Dunn Lumber Deck Decking Showrooms

Note: West Coast Decks, referenced in this article, closed in 2022.

Dunn Lumber partnered with professional deck builder Ron Spillers, from West Coast Decks, and created a series of videos that cover a series of decking questions. 

In this post, Ron covers how to finish a decking project. For more in this series, click here.

Deck Surface

There are several ways to attach the decking to the framework. You can use face screws, which are color-coordinated to match the color of your decking. They are also set slightly below the surface of the board. (This allows for expansion and contraction.) They shouldn't be too deep, but they also shouldn't stick out of the deck. Though not necessary, we recommend pre-drilling all of your screws. An advantage of using face screws is if you damage a decking board you can easily remove the face screws and replace the board with a new one. Using double-threaded screws ensures a nice clean finish.

Another option for securing your decking to the framework is a hidden fastener system, this generally incorporates a clip that slides into a groove on the side of the board.

You can use divider boards, or spleen boards, which allow you to use full boards on either side of the divider board so you can avoid what is called butt joints—where two boards come together. This adds a finished look to your deck.

Deck Railings

The rail posts are really the heart and soul of the rail. It's important to consider spacing between posts and how the posts will be attached to the deck.

The further apart your rail posts are, the weaker the railing becomes for lateral load, or sideways push. Code requires a rail to stand 200 pounds per square foot (lateral load.) To achieve that, there needs to be no more than a 6-foot distance between posts.

There are many choices when it comes to guard rails. When choosing your guard rails, keep in mind that code requires rails to be at least 36 inches tall from the top of the decking surface.

We used a powder-coated aluminum rail, also called a top-mount rail. This means it mounts on top of the decking surface.

Wood rails are very popular; they mount down inside the framework. (They're called inside mount rails.)

Fascia mount rail is one that mounts on the outside of the deck. Fascia will give you little bit more room on the deck, but is generally more expensive. You can do fascia mount rail with either wood or metal rail.

Your final choice is a composite rail system. Composite rails generally incorporate a wood post that's mounted inside the framework and has a composite post sleeve over the top.

Deck Stairs

It's important to know the rules and regulations when it comes to stairs. But, let's start with definitions: The area where you put your feet is called the treads, and the vertical portion of the stairs is called a riser.

The risers can not exceed 7¾" high. They can be less than that but you can't be higher than that.

All your risers need to be within ⅛" of the same distance.

Finally, the depth of the tread has to be at least 11". They can be deeper, but they can't be any less than 11".
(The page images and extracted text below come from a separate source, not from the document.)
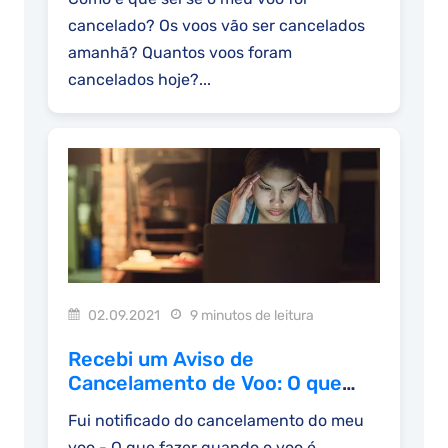
cancelado? Os voos vão ser cancelados
amanhã? Quantos voos foram
cancelados hoje?...
02.09.2021
9 minutos de leitura
Recebi um Aviso de
Cancelamento de Voo: O que
fazer?
Fui notificado do cancelamento do meu
voo - O que fazer quando o voo é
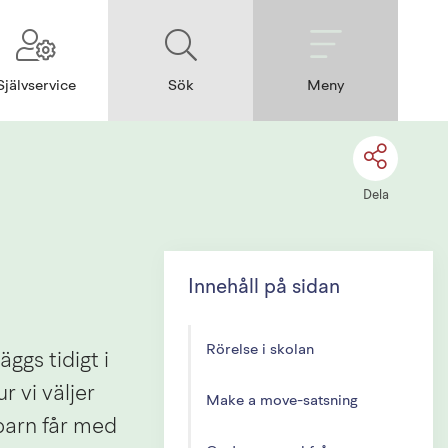
Självservice
Sök
Meny
Dela
Innehåll på sidan
Rörelse i skolan
s tidigt i 
 vi väljer 
Make a move-satsning
barn får med 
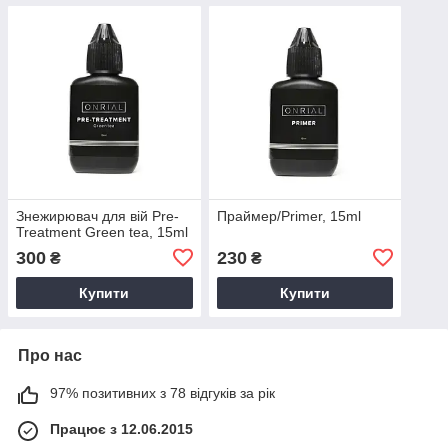
Знежирювач для вій Pre-
Праймер/Primer, 15ml
Treatment Green tea, 15ml
300
230
₴
₴
Купити
Купити
Про нас
97% позитивних з 78 відгуків за рік
Працює з 12.06.2015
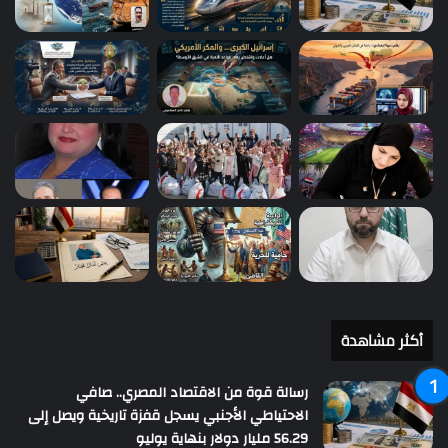
أكثر مشاهدة
رسالة قوة من الاقتصاد المصري.. صافي
الاحتياطي الأجنبي يسجل قفزة تاريخية ويصل إلى
56.29 مليار دولار بنهاية يوليو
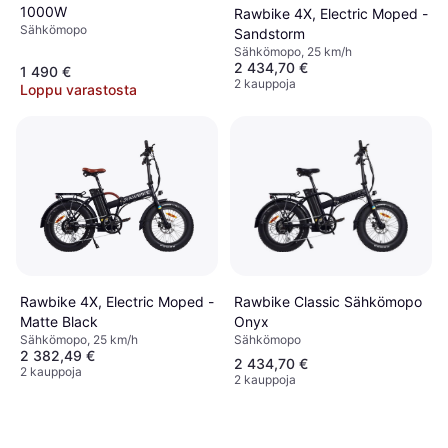
1000W
Rawbike 4X, Electric Moped -
Sähkömopo
Sandstorm
Sähkömopo, 25 km/h
2 434,70 €
1 490 €
2 kauppoja
Loppu varastosta
Rawbike Classic Sähkömopo
Rawbike 4X, Electric Moped -
Onyx
Matte Black
Sähkömopo
Sähkömopo, 25 km/h
2 382,49 €
2 434,70 €
2 kauppoja
2 kauppoja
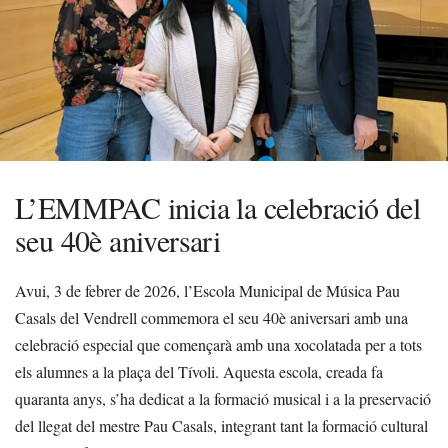
L’EMMPAC inicia la celebració del
seu 40è aniversari
Avui, 3 de febrer de 2026, l’Escola Municipal de Música Pau
Casals del Vendrell commemora el seu 40è aniversari amb una
celebració especial que començarà amb una xocolatada per a tots
els alumnes a la plaça del Tívoli. Aquesta escola, creada fa
quaranta anys, s’ha dedicat a la formació musical i a la preservació
del llegat del mestre Pau Casals, integrant tant la formació cultural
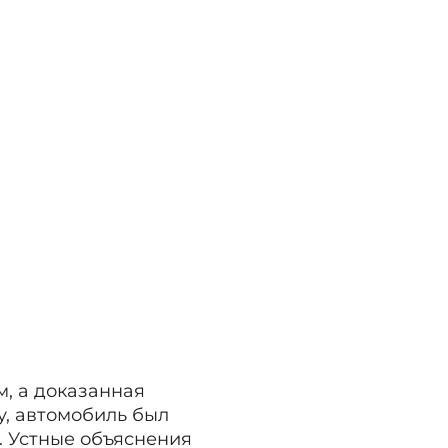
, а доказанная
у, автомобиль был
. Устные объяснения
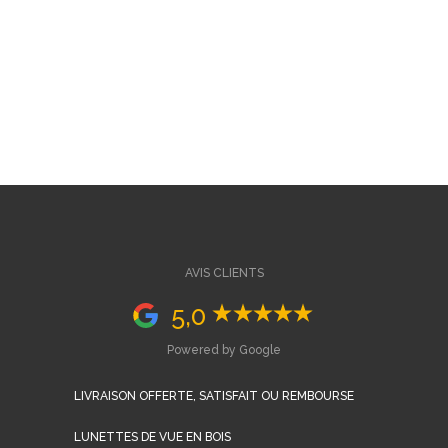
AVIS CLIENTS
5,0
Powered by Google
LIVRAISON OFFERTE, SATISFAIT OU REMBOURSE
LUNETTES DE VUE EN BOIS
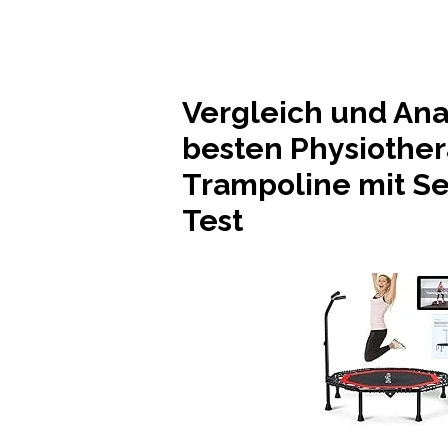
Vergleich und Ana
besten Physiother
Trampoline mit Se
Test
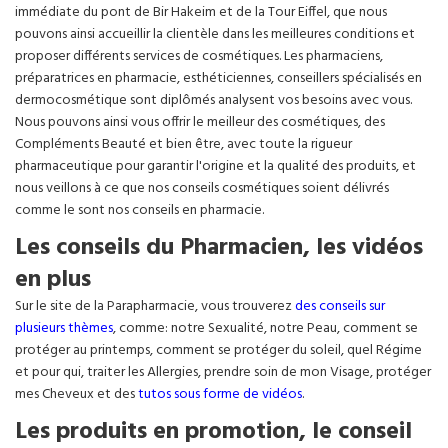
immédiate du pont de Bir Hakeim et de la Tour Eiffel, que nous
pouvons ainsi accueillir la clientèle dans les meilleures conditions et
proposer différents services de cosmétiques. Les pharmaciens,
préparatrices en pharmacie, esthéticiennes, conseillers spécialisés en
dermocosmétique sont diplômés analysent vos besoins avec vous.
Nous pouvons ainsi vous offrir le meilleur des cosmétiques, des
Compléments Beauté et bien être, avec toute la rigueur
pharmaceutique pour garantir l'origine et la qualité des produits, et
nous veillons à ce que nos conseils cosmétiques soient délivrés
comme le sont nos conseils en pharmacie.
Les conseils du Pharmacien, les vidéos
en plus
Sur le site de la Parapharmacie, vous trouverez
des conseils sur
plusieurs thèmes
, comme: notre Sexualité, notre Peau, comment se
protéger au printemps, comment se protéger du soleil, quel Régime
et pour qui, traiter les Allergies, prendre soin de mon Visage, protéger
mes Cheveux et des
tutos sous forme de vidéos
.
Les produits en promotion, le conseil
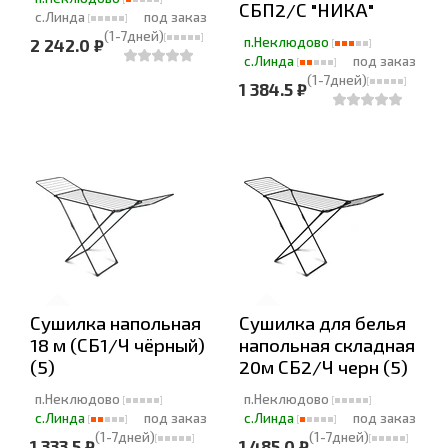
СБП2/С "НИКА"
с.Линда
под заказ
(1-7дней)
п.Неклюдово
2 242.0 ₽
с.Линда
под заказ
(1-7дней)
1 384.5 ₽
Сушилка напольная
Сушилка для белья
18 м (СБ1/Ч чёрный)
напольная складная
(5)
20м СБ2/Ч черн (5)
п.Неклюдово
п.Неклюдово
с.Линда
под заказ
с.Линда
под заказ
(1-7дней)
(1-7дней)
1 333.5 ₽
1 485.0 ₽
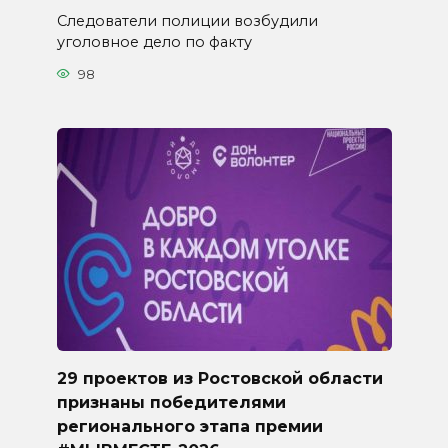
Следователи полиции возбудили
уголовное дело по факту
98
29 проектов из Ростовской области
признаны победителями
регионального этапа премии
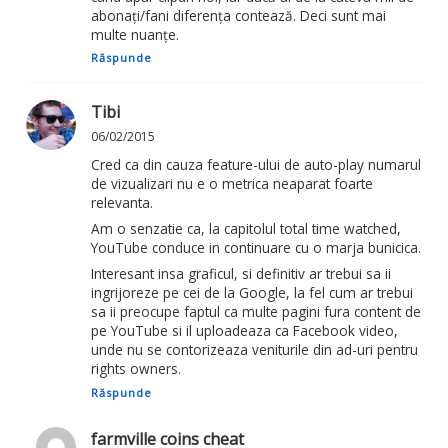
abonați/fani diferența contează. Deci sunt mai
multe nuanțe.
Răspunde
Tibi
06/02/2015
Cred ca din cauza feature-ului de auto-play numarul
de vizualizari nu e o metrica neaparat foarte
relevanta.
Am o senzatie ca, la capitolul total time watched,
YouTube conduce in continuare cu o marja bunicica.
Interesant insa graficul, si definitiv ar trebui sa ii
ingrijoreze pe cei de la Google, la fel cum ar trebui
sa ii preocupe faptul ca multe pagini fura content de
pe YouTube si il uploadeaza ca Facebook video,
unde nu se contorizeaza veniturile din ad-uri pentru
rights owners.
Răspunde
farmville coins cheat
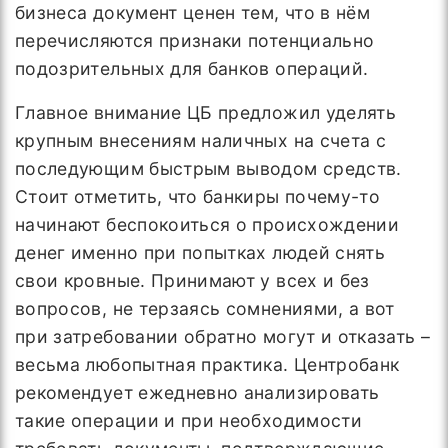
бизнеса документ ценен тем, что в нём
перечисляются признаки потенциально
подозрительных для банков операций.
Главное внимание ЦБ предложил уделять
крупным внесениям наличных на счета с
последующим быстрым выводом средств.
Стоит отметить, что банкиры почему-то
начинают беспокоиться о происхождении
денег именно при попытках людей снять
свои кровные. Принимают у всех и без
вопросов, не терзаясь сомнениями, а вот
при затребовании обратно могут и отказать –
весьма любопытная практика. Центробанк
рекомендует ежедневно анализировать
такие операции и при необходимости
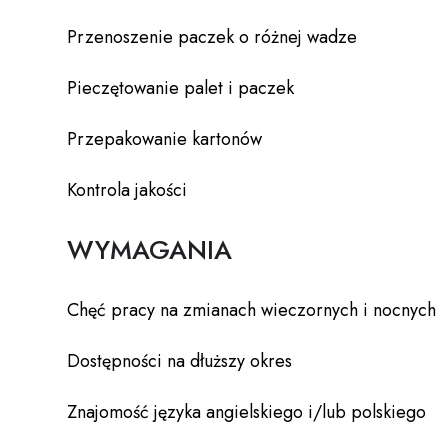
Przenoszenie paczek o różnej wadze
Pieczętowanie palet i paczek
Przepakowanie kartonów
Kontrola jakości
WYMAGANIA
Chęć pracy na zmianach wieczornych i nocnych
Dostępności na dłuższy okres
Znajomość języka angielskiego i/lub polskiego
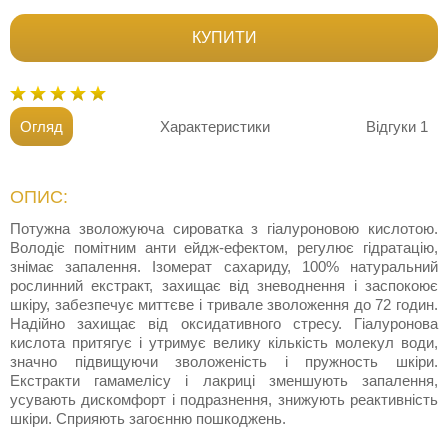
КУПИТИ
Огляд
Характеристики
Відгуки
1
ОПИС:
Потужна зволожуюча сироватка з гіалуроновою кислотою.
Володіє помітним анти ейдж-ефектом, регулює гідратацію,
знімає запалення. Ізомерат сахариду, 100% натуральний
рослинний екстракт, захищає від зневоднення і заспокоює
шкіру, забезпечує миттєве і тривале зволоження до 72 годин.
Надійно захищає від оксидативного стресу. Гіалуронова
кислота притягує і утримує велику кількість молекул води,
значно підвищуючи зволоженість і пружность шкіри.
Екстракти гамамелісу і лакриці зменшують запалення,
усувають дискомфорт і подразнення, знижують реактивність
шкіри. Сприяють загоєнню пошкоджень.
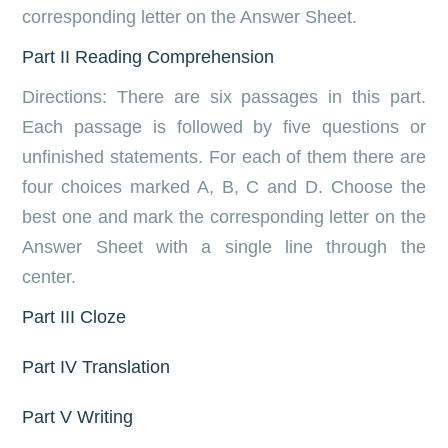
corresponding letter on the Answer Sheet.
Part II Reading Comprehension
Directions: There are six passages in this part.
Each passage is followed by five questions or
unfinished statements. For each of them there are
four choices marked A, B, C and D. Choose the
best one and mark the corresponding letter on the
Answer Sheet with a single line through the
center.
Part III Cloze
Part IV Translation
Part V Writing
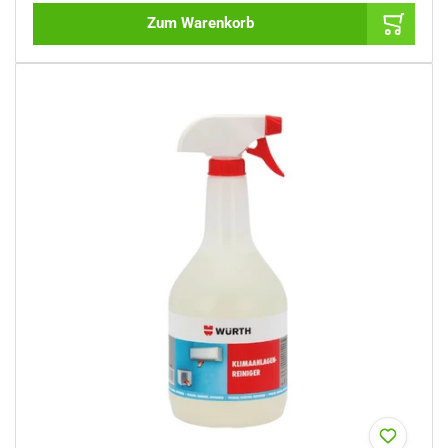
Zum Warenkorb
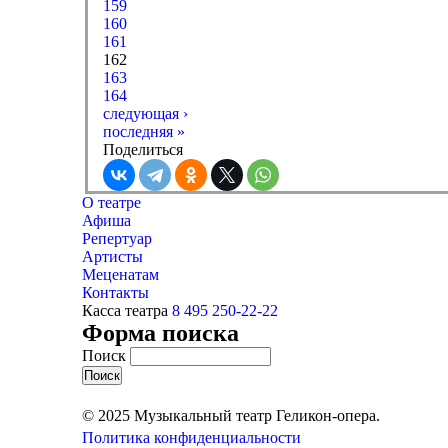
159
160
161
162
163
164
следующая ›
последняя »
Поделиться
О театре
Афиша
Репертуар
Артисты
Меценатам
Контакты
Касса театра
8 495 250-22-22
Форма поиска
Поиск
© 2025 Музыкальный театр Геликон-опера.
Политика конфиденциальности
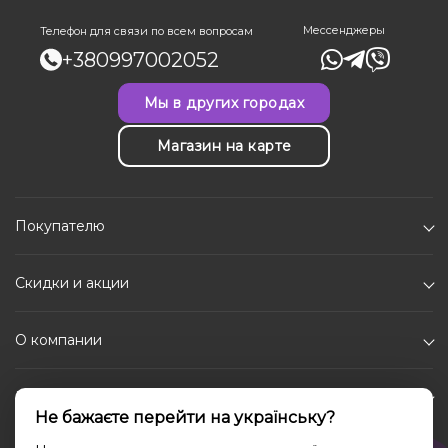
Мессенджеры
Телефон для связи по всем вопросам
+380997002052
Мы в других городах
Магазин на карте
Покупателю
Скидки и акции
О компании
Каталог
Не бажаєте перейти на українську?
Социальные сети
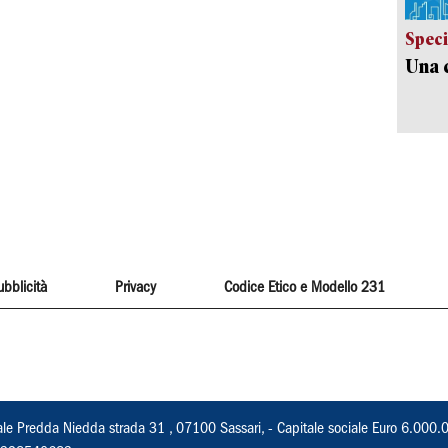
Speci
Una c
ubblicità
Privacy
Codice Etico e Modello 231
ale Predda Niedda strada 31 , 07100 Sassari, - Capitale sociale Euro 6.000.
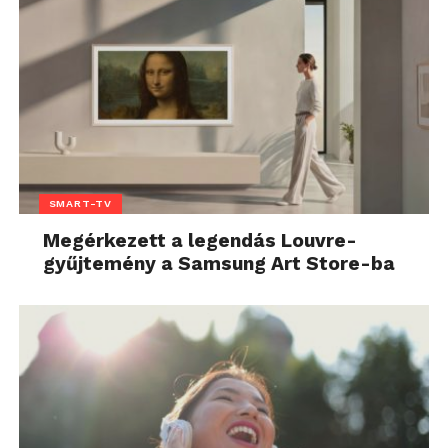
SMART-TV
Megérkezett a legendás Louvre-
gyűjtemény a Samsung Art Store-ba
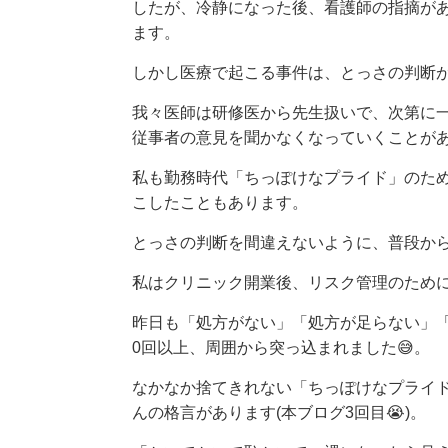
したが、冷静になった後、看護師の指摘が
ます。
しかし医療で起こる事件は、とっさの判断
我々医師は研修医から先生扱いで、次第に
従事者の意見を聞かなくなっていくことが
私も勤務時代「ちっぽけなプライド」のた
こしたこともあります。
とっさの判断を間違えないように、普段か
私はクリニック開業後、リスク管理のため
昨日も「処方がない」「処方が足らない」
0回以上、周囲から突っ込まれました😅。
なかなか捨てきれない「ちっぽけなプライ
んの格言があります(本ブログ3回目😭)。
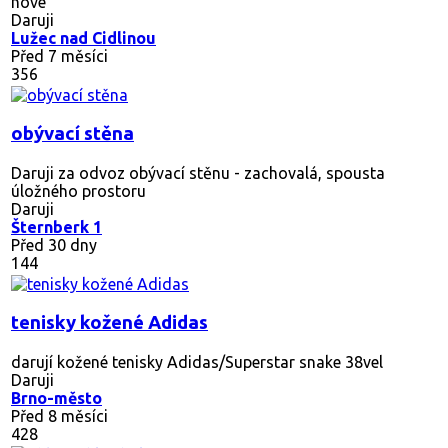
nové
Daruji
Lužec nad Cidlinou
Před 7 měsíci
356
obývací stěna
Daruji za odvoz obývací stěnu - zachovalá, spousta
úložného prostoru
Daruji
Šternberk 1
Před 30 dny
144
tenisky kožené Adidas
darují kožené tenisky Adidas/Superstar snake 38vel
Daruji
Brno-město
Před 8 měsíci
428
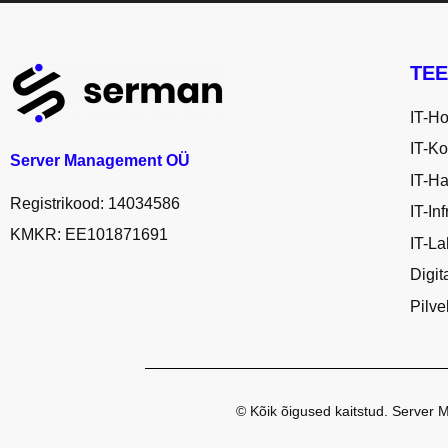
keskkonna.
Leiame koos õige lahenduse just
TEIE
probleemide
Timo Puistaja, 58208073,
timo@serman.ee
TE
IT-H
IT-Ko
Server Management OÜ
IT-H
Registrikood: 14034586
IT-In
KMKR: EE101871691
IT-L
Digit
Pilv
© Kõik õigused kaitstud. Serve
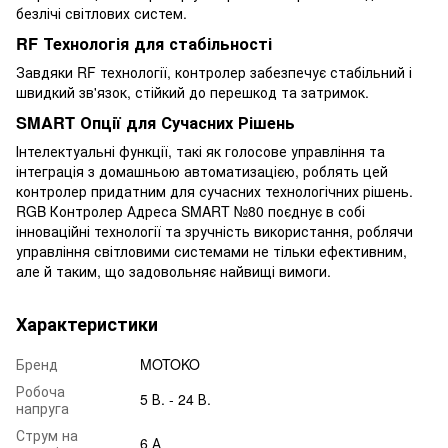
безлічі світлових систем.
RF Технологія для стабільності
Завдяки RF технології, контролер забезпечує стабільний і
швидкий зв'язок, стійкий до перешкод та затримок.
SMART Опції для Сучасних Рішень
Інтелектуальні функції, такі як голосове управління та
інтеграція з домашньою автоматизацією, роблять цей
контролер придатним для сучасних технологічних рішень.
RGB Контролер Адреса SMART №80 поєднує в собі
інноваційні технології та зручність використання, роблячи
управління світловими системами не тільки ефективним,
але й таким, що задовольняє найвищі вимоги.
Характеристики
Бренд
MOTOKO
Робоча
5 В. - 24 В.
напруга
Струм на
6 А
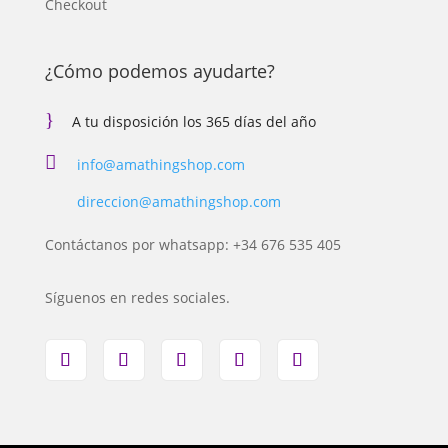
Checkout
¿Cómo podemos ayudarte?
}
A tu disposición los 365 días del año

info@amathingshop.com
direccion@amathingshop.com
Contáctanos por whatsapp: +34 676 535 405
Síguenos en redes sociales.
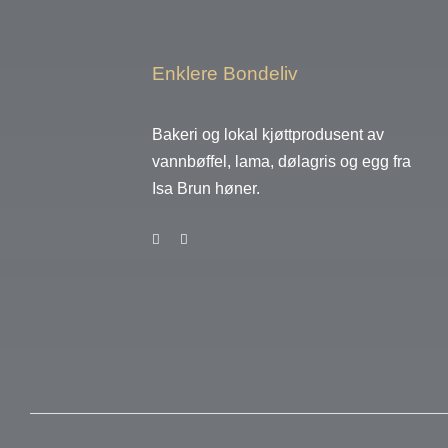
Enklere Bondeliv
Bakeri og lokal kjøttprodusent av
vannbøffel, lama, dølagris og egg fra
Isa Brun høner.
Guard rails on stairs have to have a "grippable" top—in other words, you have to be able to hold on to the guard rail as you come down the stairs. Code requirements have a certain shape and size to graspable handrails.

Lastly, when you step off the stairs you need step on to something level and solid, such as concrete, stone, or gravel.

Deck Fascia

A nice final step is a finished fascia. This piece covers the outside of the framework.

For this project, West Coast Decks used a material called Azek PVC trim. It doesn't need to be painted or coated—but it can be.

You can also do skirting close the opening, from framework down to the ground. Most commonly, lattice is used for skirting. For this project, the owner wanted it left open because they will do some planting along the front edge.

Deck Skirting

Skirting is another finishing touch that encloses the opening from the framework to the ground. Typically we use lattice. Skirting is generally attached to the beam and to the posts that support the deck. You can put a 2x4 between the support posts to create a frame that can hold the skirting. For this project the owner wanted it left open for some additional landscaping along the front edge.

Deck Maintenance

This deck was built using encapsulated composite decking and powder coated aluminum railing, making it a low-maintenance deck. It requires occasional cleaning.

In the Pacific Northwest, it is very common to get some organic growth on the deck like mold and mildew. Use bleach and water for 60 seconds to clean a deck off regularly. Railings can be wiped down with soap and water.